Problem with MaaS/Masakari Charm

Hi,

I’m not sure this is the right place to ask so I put this here and I’ll post the same request on the Juju Discourse.

I have a strange issue with latest MaaS release and/or openstack Charms (probably Masakari since this is the only one that interacts with MaaS)
here is the case : I deployed a working Openstack cluster with Masakari enabled
Before, when I was testing Masakari, I just initiated a “reboot” on a compute node and the node simply restarted
Now, when I do the same thing, the node is stuck shutoff (those are physical nodes with MaaS provider)
When I try to start them through MaaS (so through ipmi), the node starts then as soon as it try to start PXE, it simply shutdown itself, it’s not even initiating a DHCP/PXE request, simply shuting down before the bios ends its initialization phase

I tried to start those nodes many times through MaaS and it always do the same (nodes are Dell PowerEdge R630)
Only way to start those nodes is to start them from the idrac console
It might not be a “Charms” related issue since there was also new MaaS releases recently but since there are interaction between the Masakari charm and MaaS, I don’t really know where to route that issue
So any help gladly appreciated.

May this R630 machine has some error?

I deployed openstack base in four R610 machines,one of them is always can‘t control by maas ,when I deploy OS on it.

Hi,

Really don’t think so, until very recently (and that’s where I can’t pinpoint the root cause of this issue since there were major Charms releases and MaaS updates within the same time frame) I never had that issue and I never had (and still don’t) have any difficulty to deploy machines with MaaS.
I really think this is more related to the relation between Masakari, IPMI and MaaS but don’t really know how exactly and how to debug this.

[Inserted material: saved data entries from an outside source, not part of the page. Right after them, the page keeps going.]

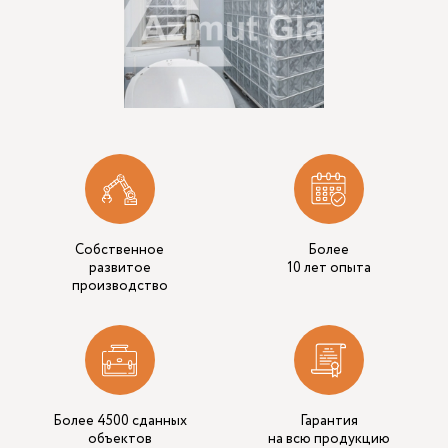
Собственное
Более
развитое
10 лет опыта
производство
Более 4500 сданных
Гарантия
объектов
на всю продукцию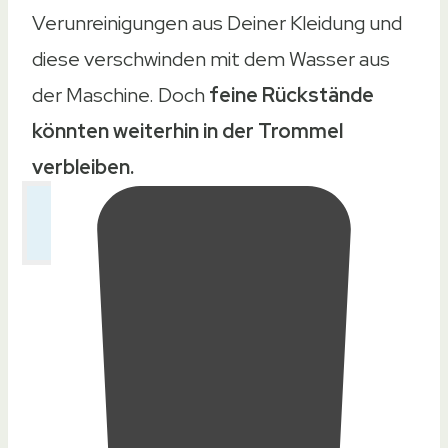
Verunreinigungen aus Deiner Kleidung und
diese verschwinden mit dem Wasser aus
der Maschine. Doch
feine Rückstände
könnten weiterhin in der Trommel
verbleiben.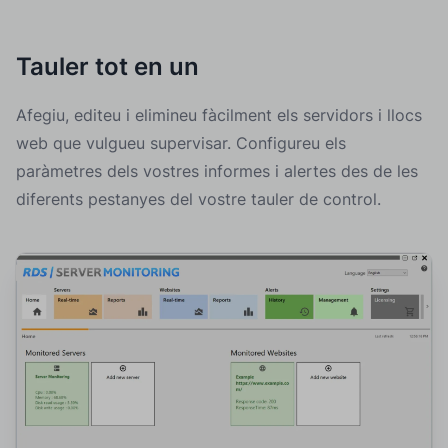
Tauler tot en un
Afegiu, editeu i elimineu fàcilment els servidors i llocs
web que vulgueu supervisar. Configureu els
paràmetres dels vostres informes i alertes des de les
diferents pestanyes del vostre tauler de control.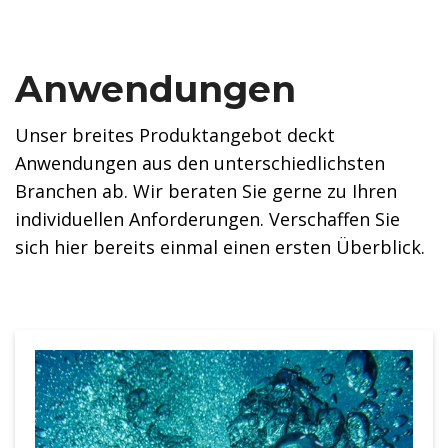
Anwendungen
Unser breites Produktangebot deckt
Anwendungen aus den unterschiedlichsten
Branchen ab. Wir beraten Sie gerne zu Ihren
individuellen Anforderungen. Verschaffen Sie
sich hier bereits einmal einen ersten Überblick.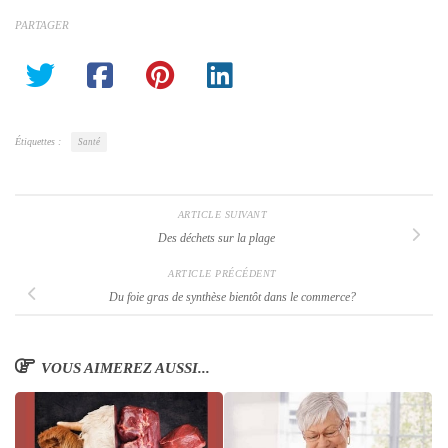
PARTAGER
Étiquettes :
Santé
ARTICLE SUIVANT
Des déchets sur la plage
ARTICLE PRÉCÉDENT
Du foie gras de synthèse bientôt dans le commerce?
VOUS AIMEREZ AUSSI...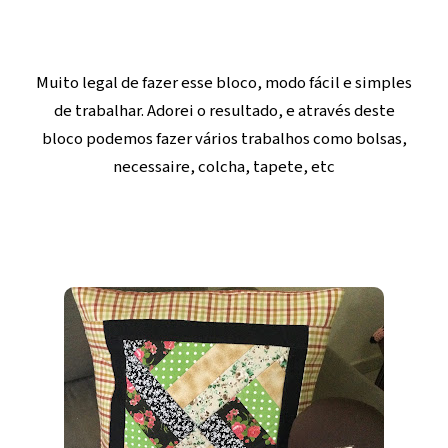
Muito legal de fazer esse bloco, modo fácil e simples
de trabalhar. Adorei o resultado, e através deste
bloco podemos fazer vários trabalhos como bolsas,
necessaire, colcha, tapete, etc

It is possible that stonith is killing your node using maas api

@Hybrid512, did you ever find the answer to this one?

I don’t really know, this was in our Lab and we didn’t had the opportunity to work on that again.
We signed with Canonical and now have a working supported cluster with a working Masakari setup but this is pretty fresh and we didn’t had time to battle test it yet, I’ll get back there when I have more insights.

1 Like

cool. i’m going to leave this one open for you.